(Beginning of Record extracts)
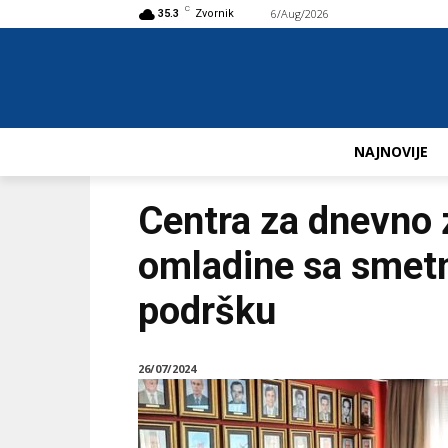
C
6/Aug/2026
Buy now!
35.3
Zvornik
NAJNOVIJE
Centra za dnevno z
omladine sa smetn
podršku
26/07/2024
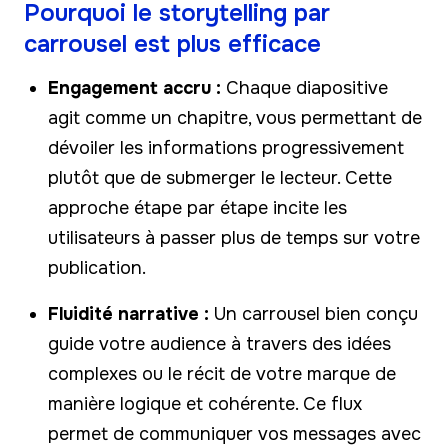
Pourquoi le storytelling par
carrousel est plus efficace
Engagement accru :
Chaque diapositive
agit comme un chapitre, vous permettant de
dévoiler les informations progressivement
plutôt que de submerger le lecteur. Cette
approche étape par étape incite les
utilisateurs à passer plus de temps sur votre
publication.
Fluidité narrative :
Un carrousel bien conçu
guide votre audience à travers des idées
complexes ou le récit de votre marque de
manière logique et cohérente. Ce flux
permet de communiquer vos messages avec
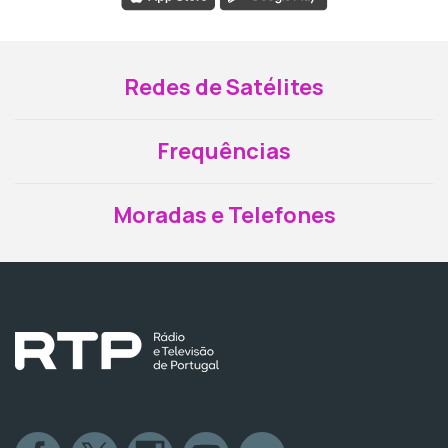
Redes de Satélites
Frequências
Moradas e Telefones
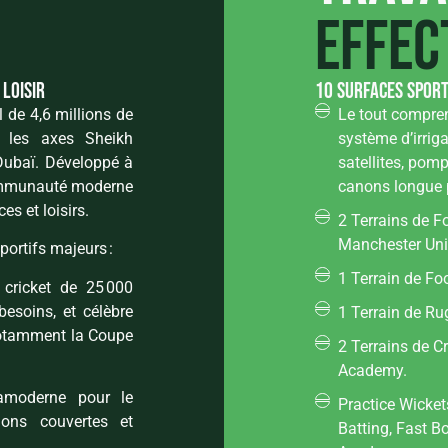
effec
 loisir
10 surfaces sport
 de 4,6 millions de
Le tout compren
re les axes Sheikh
système d’irrig
ubaï. Développé à
satellites, pom
communauté moderne
canons longue p
s et loisirs.
2 Terrains de F
Manchester Uni
ortifs majeurs :
1 Terrain de Fo
 cricket de 25 000
besoins, et célèbre
1 Terrain de Ru
 notamment la Coupe
2 Terrains de C
Academy.
ramoderne pour le
Practice Wicket
ations couvertes et
Batting, Fast B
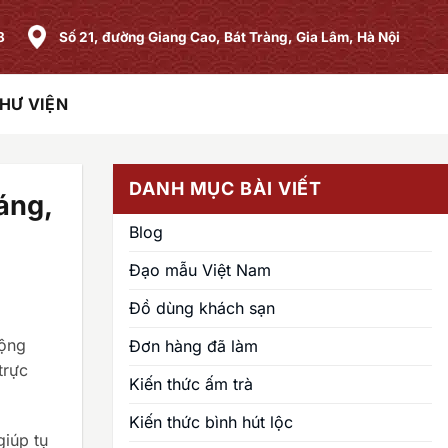
8
Số 21, đường Giang Cao, Bát Tràng, Gia Lâm, Hà Nội
HƯ VIỆN
DANH MỤC BÀI VIẾT
áng,
Blog
Đạo mẫu Việt Nam
Đồ dùng khách sạn
rộng
Đơn hàng đã làm
trực
Kiến thức ấm trà
Kiến thức bình hút lộc
giúp tụ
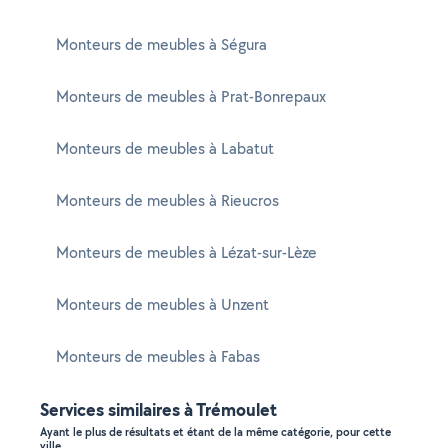
Monteurs de meubles à Ségura
Monteurs de meubles à Prat-Bonrepaux
Monteurs de meubles à Labatut
Monteurs de meubles à Rieucros
Monteurs de meubles à Lézat-sur-Lèze
Monteurs de meubles à Unzent
Monteurs de meubles à Fabas
Services similaires à Trémoulet
Ayant le plus de résultats et étant de la même catégorie, pour cette
ville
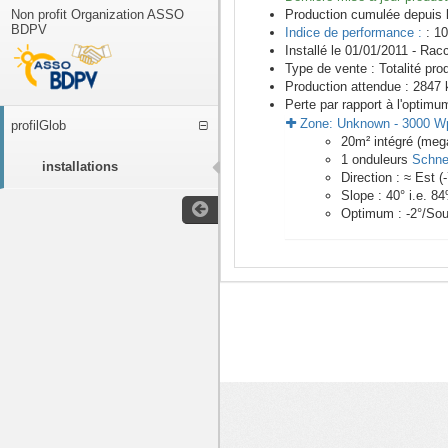
Non profit Organization ASSO
Production cumulée depuis 
BDPV
Indice de performance :
: 10
Installé le 01/01/2011 -
Racc
Type de vente :
Totalité pro
Production attendue :
2847
k
Perte par rapport à l'optimu
Zone:
Unknown
-
3000
W
profilGlob
20
m²
intégré (meg
1
onduleurs
Schnei
installations
Direction :
≈ Est
(
Slope :
40
° i.e.
84
Optimum :
-2
°/Sou
<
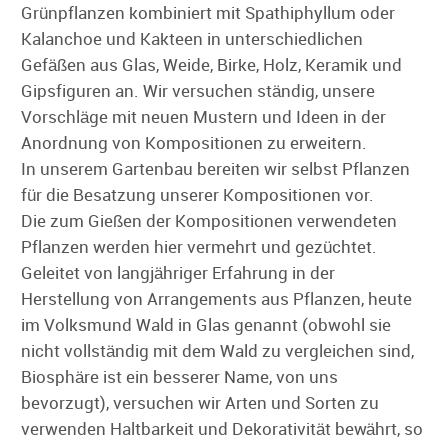
Grünpflanzen kombiniert mit Spathiphyllum oder
Kalanchoe und Kakteen in unterschiedlichen
Gefäßen aus Glas, Weide, Birke, Holz, Keramik und
Gipsfiguren an. Wir versuchen ständig, unsere
Vorschläge mit neuen Mustern und Ideen in der
Anordnung von Kompositionen zu erweitern.
In unserem Gartenbau bereiten wir selbst Pflanzen
für die Besatzung unserer Kompositionen vor.
Die zum Gießen der Kompositionen verwendeten
Pflanzen werden hier vermehrt und gezüchtet.
Geleitet von langjähriger Erfahrung in der
Herstellung von Arrangements aus Pflanzen, heute
im Volksmund Wald in Glas genannt (obwohl sie
nicht vollständig mit dem Wald zu vergleichen sind,
Biosphäre ist ein besserer Name, von uns
bevorzugt), versuchen wir Arten und Sorten zu
verwenden Haltbarkeit und Dekorativität bewährt, so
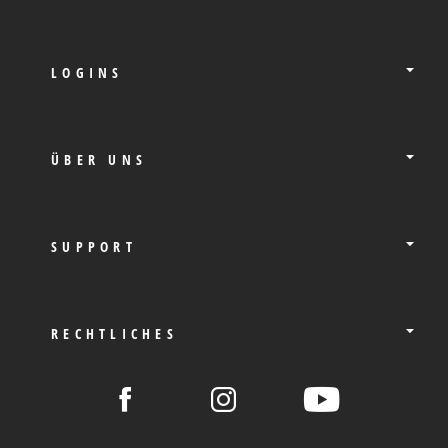
LOGINS
ÜBER UNS
SUPPORT
RECHTLICHES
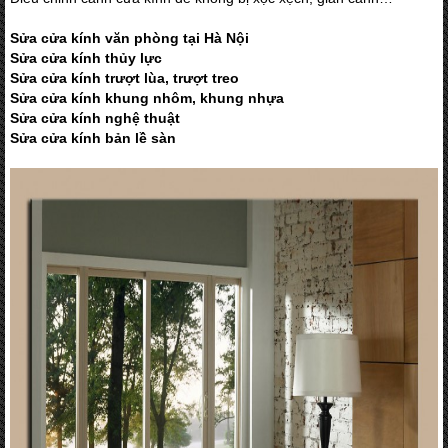
Sửa cửa kính văn phòng tại Hà Nội
Sửa cửa kính thủy lực
Sửa cửa kính trượt lùa, trượt treo
Sửa cửa kính khung nhôm, khung nhựa
Sửa cửa kính nghệ thuật
Sửa cửa kính bản lề sàn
(End of Record extracts)
Nothing but an exact copy of the data, without pictures, should be returned.

C
6/Aug/2026
Buy now!
35.3
Zvornik
NAJNOVIJE
Centra za dnevno z
omladine sa smetn
podršku
26/07/2024
Pourquoi le storytelling par
carrousel est plus efficace
Engagement accru :
Chaque diapositive
agit comme un chapitre, vous permettant de
dévoiler les informations progressivement
plutôt que de submerger le lecteur. Cette
approche étape par étape incite les
utilisateurs à passer plus de temps sur votre
publication.
Fluidité narrative :
Un carrousel bien conçu
guide votre audience à travers des idées
complexes ou le récit de votre marque de
manière logique et cohérente. Ce flux
permet de communiquer vos messages avec
Redes de Satélites
Frequências
Moradas e Telefones
effec
 loisir
10 surfaces sport
 de 4,6 millions de
Le tout compren
re les axes Sheikh
système d’irrig
ubaï. Développé à
satellites, pom
communauté moderne
canons longue p
s et loisirs.
2 Terrains de F
Manchester Uni
ortifs majeurs :
1 Terrain de Fo
 cricket de 25 000
besoins, et célèbre
1 Terrain de Ru
 notamment la Coupe
2 Terrains de C
Academy.
ramoderne pour le
Practice Wicket
ations couvertes et
Batting, Fast B
8
Số 21, đường Giang Cao, Bát Tràng, Gia Lâm, Hà Nội
HƯ VIỆN
DANH MỤC BÀI VIẾT
áng,
Blog
Đạo mẫu Việt Nam
Đồ dùng khách sạn
rộng
Đơn hàng đã làm
trực
Kiến thức ấm trà
Kiến thức bình hút lộc
giúp tụ
Monteurs de meubles à Ségura
Monteurs de meubles à Prat-Bonrepaux
Monteurs de meubles à Labatut
Monteurs de meubles à Rieucros
Monteurs de meubles à Lézat-sur-Lèze
Monteurs de meubles à Unzent
Monteurs de meubles à Fabas
Services similaires à Trémoulet
Ayant le plus de résultats et étant de la même catégorie, pour cette
ville
Non profit Organization ASSO
Production cumulée depuis 
BDPV
Indice de performance :
: 10
Installé le 01/01/2011 -
Racc
Type de vente :
Totalité pro
Production attendue :
2847
k
Perte par rapport à l'optimu
Zone:
Unknown
-
3000
W
profilGlob
20
m²
intégré (meg
1
onduleurs
Schnei
installations
Direction :
≈ Est
(
Slope :
40
° i.e.
84
Optimum :
-2
°/Sou
<
Grünpflanzen kombiniert mit Spathiphyllum oder
Kalanchoe und Kakteen in unterschiedlichen
Gefäßen aus Glas, Weide, Birke, Holz, Keramik und
Gipsfiguren an. Wir versuchen ständig, unsere
Vorschläge mit neuen Mustern und Ideen in der
Anordnung von Kompositionen zu erweitern.
In unserem Gartenbau bereiten wir selbst Pflanzen
für die Besatzung unserer Kompositionen vor.
Die zum Gießen der Kompositionen verwendeten
Pflanzen werden hier vermehrt und gezüchtet.
Geleitet von langjähriger Erfahrung in der
Herstellung von Arrangements aus Pflanzen, heute
im Volksmund Wald in Glas genannt (obwohl sie
nicht vollständig mit dem Wald zu vergleichen sind,
Biosphäre ist ein besserer Name, von uns
bevorzugt), versuchen wir Arten und Sorten zu
verwenden Haltbarkeit und Dekorativität bewährt, so
LOGINS
ÜBER UNS
SUPPORT
RECHTLICHES
Sửa cửa kính văn phòng tại Hà Nội
Sửa cửa kính thủy lực
Sửa cửa kính trượt lùa, trượt treo
Sửa cửa kính khung nhôm, khung nhựa
Sửa cửa kính nghệ thuật
Sửa cửa kính bản lề sàn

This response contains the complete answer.